Interestingly, these were copycat schemes modelled on then Tamil Nadu Chief Minister Jayalalithaa's Amma Unavagam (Mother's Canteen) scheme launched in 2011 in Chennai city and later expanded to other cities. Jayalalithaa herself was influenced by a party mayor who had started a canteen selling meals at Rs 5 per plate. Her scheme was a big success as queues snaked around the Amma canteens. By this move, she had challenged the DMK in its urban stronghold of Chennai. She kept the municipal officials of Chennai and other cities on their toes by getting her trusted lieutenants do surprise checks. These canteens were a contributing factor for her return to power in a tough 2016 assembly election. However after her death, these food stalls were not a priority for her own party leaders who rule the state now, carrying her photograph in their shirt pockets. The quality of food served in the Amma canteens deteriorated and the footfalls have come down. Bureaucrats sense the political signals fast as both Chief Minister E Palaniswamy has not monitored the canteens the way Jayalalithaa did.

Amma Canteen
Tamil Nadu CM J Jayalalitha tasting food after launching an Amma Unavagam (Amma Canteen) at a government hospital in Chennai. Photo: PTI

Perhaps the only free meal scheme which has lived after the death of its promoters in the state and even gone onto become a national project is the mid-day meal scheme for school children. During colonial rule, meal was provided in schools in Madras and then discontinued.
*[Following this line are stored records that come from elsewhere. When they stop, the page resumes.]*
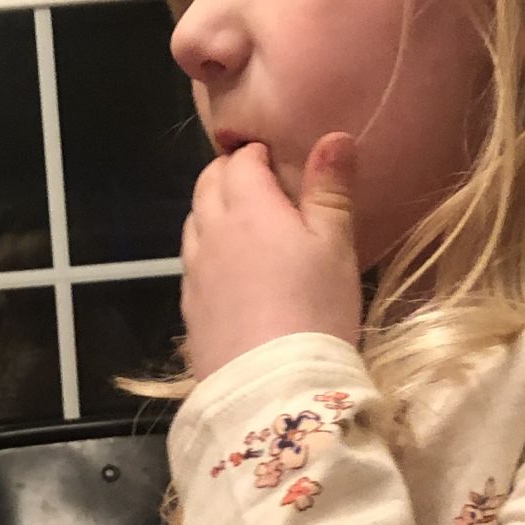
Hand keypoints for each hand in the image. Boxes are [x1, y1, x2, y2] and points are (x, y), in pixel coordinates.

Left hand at [180, 132, 360, 382]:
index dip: (258, 153)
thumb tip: (334, 136)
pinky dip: (207, 252)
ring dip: (213, 211)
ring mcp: (194, 271)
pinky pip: (192, 263)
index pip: (241, 160)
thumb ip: (330, 189)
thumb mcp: (335, 245)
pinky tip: (228, 271)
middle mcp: (211, 231)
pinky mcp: (189, 308)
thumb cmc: (316, 308)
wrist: (272, 388)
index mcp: (248, 206)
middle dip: (229, 174)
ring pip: (194, 222)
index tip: (278, 160)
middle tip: (260, 184)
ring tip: (243, 224)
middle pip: (208, 185)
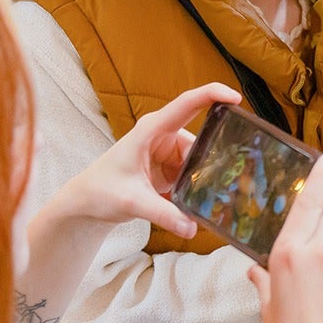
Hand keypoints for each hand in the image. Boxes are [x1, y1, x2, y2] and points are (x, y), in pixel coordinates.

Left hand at [41, 82, 241, 238]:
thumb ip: (163, 214)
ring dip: (201, 181)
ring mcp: (167, 152)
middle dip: (211, 163)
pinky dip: (194, 190)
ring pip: (199, 162)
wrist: (86, 203)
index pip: (187, 104)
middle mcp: (162, 136)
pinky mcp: (170, 168)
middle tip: (221, 185)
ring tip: (201, 202)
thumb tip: (192, 228)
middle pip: (201, 142)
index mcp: (152, 129)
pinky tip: (193, 206)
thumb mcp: (132, 201)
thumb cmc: (101, 191)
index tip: (236, 98)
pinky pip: (193, 175)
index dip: (213, 94)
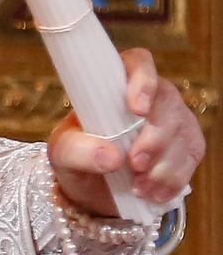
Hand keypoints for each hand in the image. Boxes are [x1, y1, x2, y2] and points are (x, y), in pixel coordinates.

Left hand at [48, 48, 204, 217]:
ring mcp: (175, 119)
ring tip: (137, 186)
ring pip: (183, 135)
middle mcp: (152, 95)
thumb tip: (111, 156)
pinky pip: (191, 160)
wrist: (96, 186)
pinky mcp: (190, 146)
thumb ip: (78, 151)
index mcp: (116, 82)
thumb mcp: (63, 152)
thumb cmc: (77, 154)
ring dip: (162, 167)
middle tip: (134, 165)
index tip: (137, 108)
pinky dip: (172, 180)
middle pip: (167, 105)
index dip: (143, 80)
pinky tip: (152, 192)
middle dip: (153, 140)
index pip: (138, 63)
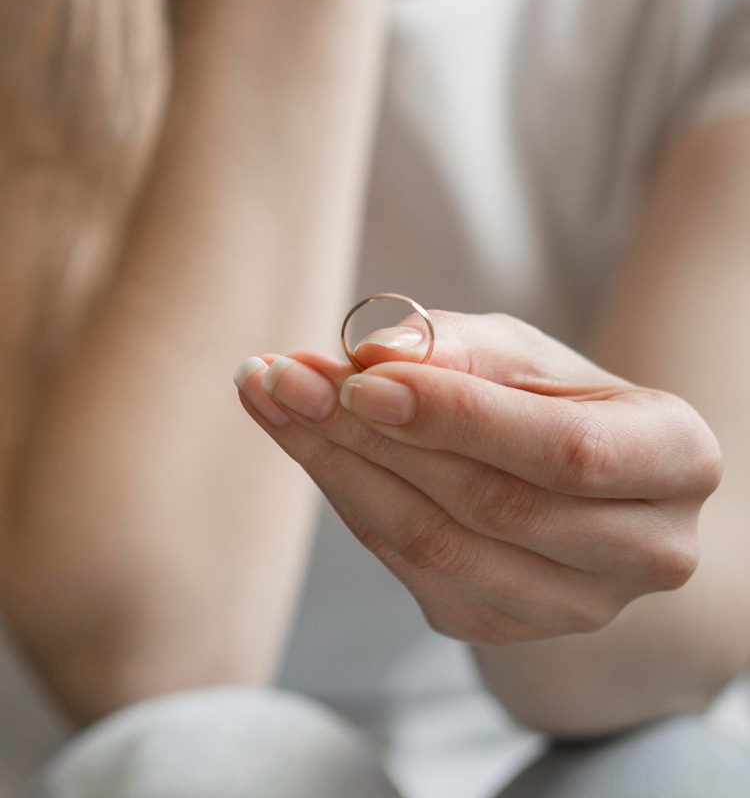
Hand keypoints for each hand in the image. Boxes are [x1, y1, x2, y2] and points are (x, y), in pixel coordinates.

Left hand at [234, 311, 721, 644]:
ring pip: (436, 544)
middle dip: (372, 434)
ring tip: (271, 398)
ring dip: (337, 466)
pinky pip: (407, 565)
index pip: (564, 450)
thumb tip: (372, 353)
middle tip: (282, 375)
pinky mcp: (502, 626)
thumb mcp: (524, 353)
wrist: (579, 476)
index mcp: (674, 462)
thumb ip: (460, 347)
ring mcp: (571, 607)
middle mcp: (643, 552)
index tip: (359, 374)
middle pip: (489, 503)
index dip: (458, 415)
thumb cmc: (559, 397)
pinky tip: (304, 442)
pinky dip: (347, 497)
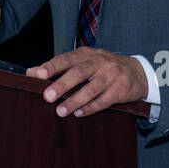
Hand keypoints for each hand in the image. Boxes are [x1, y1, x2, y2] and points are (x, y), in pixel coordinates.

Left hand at [26, 47, 146, 117]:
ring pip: (91, 88)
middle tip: (47, 96)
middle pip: (78, 72)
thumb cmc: (103, 68)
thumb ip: (58, 67)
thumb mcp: (83, 62)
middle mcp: (100, 62)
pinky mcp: (121, 89)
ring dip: (74, 101)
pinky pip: (104, 100)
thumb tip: (31, 72)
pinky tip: (79, 113)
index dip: (51, 66)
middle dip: (62, 85)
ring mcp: (112, 75)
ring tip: (60, 111)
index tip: (37, 75)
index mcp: (87, 54)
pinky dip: (91, 108)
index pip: (66, 59)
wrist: (137, 72)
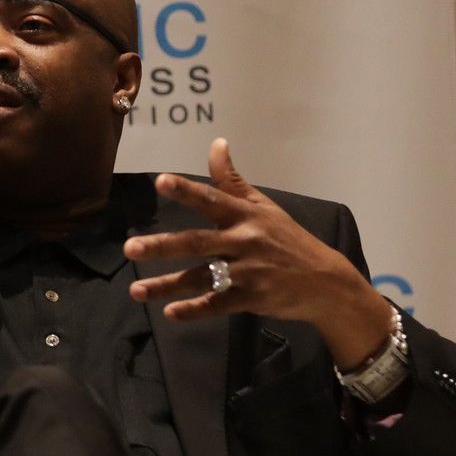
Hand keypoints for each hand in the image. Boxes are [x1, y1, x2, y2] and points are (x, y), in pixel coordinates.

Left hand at [124, 138, 394, 368]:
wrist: (325, 281)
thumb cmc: (288, 240)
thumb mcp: (264, 206)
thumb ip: (233, 180)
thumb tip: (216, 143)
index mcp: (246, 216)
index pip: (212, 199)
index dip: (186, 191)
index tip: (160, 181)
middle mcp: (244, 242)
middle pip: (198, 243)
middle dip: (162, 246)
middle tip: (130, 248)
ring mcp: (248, 272)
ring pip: (201, 278)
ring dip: (167, 285)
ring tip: (136, 290)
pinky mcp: (251, 299)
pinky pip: (217, 305)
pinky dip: (194, 310)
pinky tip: (170, 312)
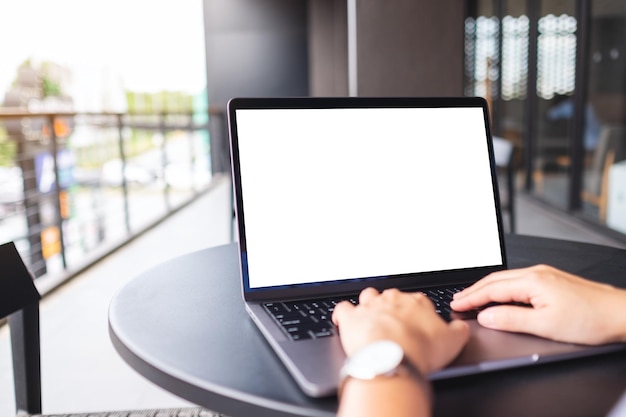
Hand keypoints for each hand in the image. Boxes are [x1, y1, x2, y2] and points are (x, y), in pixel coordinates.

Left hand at [332, 288, 468, 373]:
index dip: (417, 313)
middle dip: (392, 307)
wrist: (393, 358)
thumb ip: (458, 330)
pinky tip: (345, 320)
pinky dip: (343, 314)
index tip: (417, 324)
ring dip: (368, 304)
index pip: (418, 301)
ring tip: (371, 317)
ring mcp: (370, 306)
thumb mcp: (453, 341)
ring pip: (368, 296)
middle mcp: (392, 299)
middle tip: (395, 325)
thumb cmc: (421, 349)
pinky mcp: (351, 317)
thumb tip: (461, 327)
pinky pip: (343, 308)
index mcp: (417, 302)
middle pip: (392, 297)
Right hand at [450, 264, 625, 344]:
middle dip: (473, 290)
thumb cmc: (591, 319)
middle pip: (495, 279)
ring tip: (472, 297)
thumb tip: (486, 316)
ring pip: (505, 278)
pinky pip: (517, 280)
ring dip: (486, 288)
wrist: (621, 313)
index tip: (456, 304)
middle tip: (457, 299)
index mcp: (532, 281)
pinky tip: (499, 294)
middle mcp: (536, 273)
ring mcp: (545, 274)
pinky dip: (501, 287)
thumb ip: (511, 319)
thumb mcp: (545, 325)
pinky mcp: (552, 280)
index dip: (471, 298)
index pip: (491, 289)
It was K Kamaraj, the school dropout who became Tamil Nadu (then called the Madras state) chief minister who introduced midday school in the state. Then actor-turned-politician M G Ramachandran expanded its scope when he formed the government. Kerala, Gujarat and a few other states also introduced mid-day meals in schools to improve nutrition and health of students. Prime Minister PV Narasimha Rao decided to make it a national scheme in 1995, with costs shared by the central and state governments. Government says now 12 crore students in classes 1 to 10 benefit from the scheme, which aims at persuading every child to attend school, making it the world's largest.

Perhaps the urban canteens, which provide food security to the poor and marginal sections, may have to be taken out of competitive populism and made into a steady, workable, leak-proof national programme. Until then such canteens will be opened, closed or have names changed, depending on who comes to power and who loses the chair.